*WHAT THE EXERCISE ASKS:*
Please copy each line of the records below that includes the word "agricole".

□ □ □ □ □ □ □

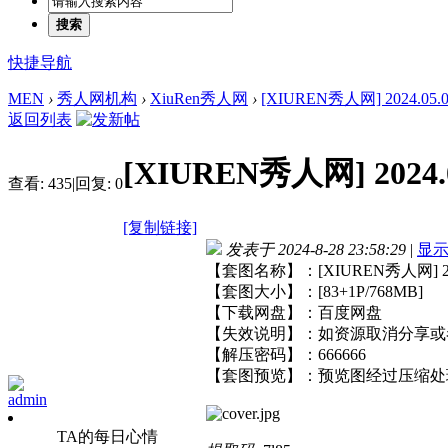
搜索
快捷导航
MEN
›
秀人网机构
›
XiuRen秀人网
›
[XIUREN秀人网] 2024.05.06
返回列表
[XIUREN秀人网] 2024.0
查看:
435
|
回复:
0
[复制链接]
发表于 2024-8-28 23:58:29
|
显
【套图名称】：[XIUREN秀人网] 2024
【套图大小】：[83+1P/768MB]
【下载网盘】：百度网盘
【失效说明】：如资源取消分享或
【解压密码】：666666
【套图预览】：预览图经过压缩处
admin
TA的每日心情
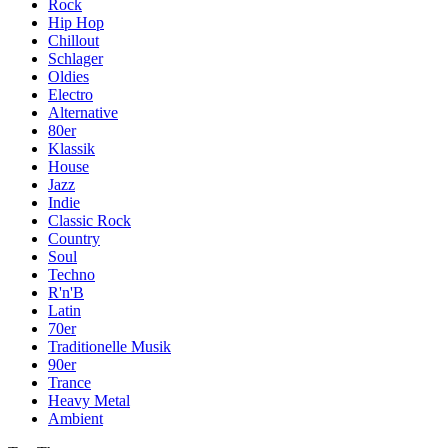
Rock
Hip Hop
Chillout
Schlager
Oldies
Electro
Alternative
80er
Klassik
House
Jazz
Indie
Classic Rock
Country
Soul
Techno
R'n'B
Latin
70er
Traditionelle Musik
90er
Trance
Heavy Metal
Ambient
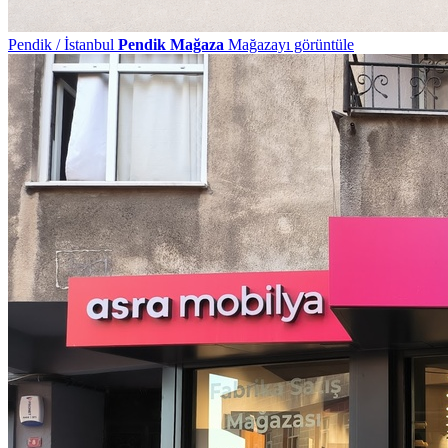
Pendik / İstanbul
Pendik Mağaza
Mağazayı görüntüle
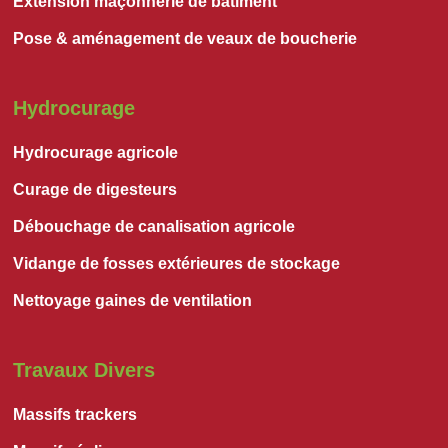
Extension maçonnerie de bâtiment
Pose & aménagement de veaux de boucherie
Hydrocurage
Hydrocurage agricole
Curage de digesteurs
Débouchage de canalisation agricole
Vidange de fosses extérieures de stockage
Nettoyage gaines de ventilation
Travaux Divers
Massifs trackers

□ □ □ □ □ □ □

*EXERCISE RESPONSE:*
Hydrocurage agricole
Débouchage de canalisation agricole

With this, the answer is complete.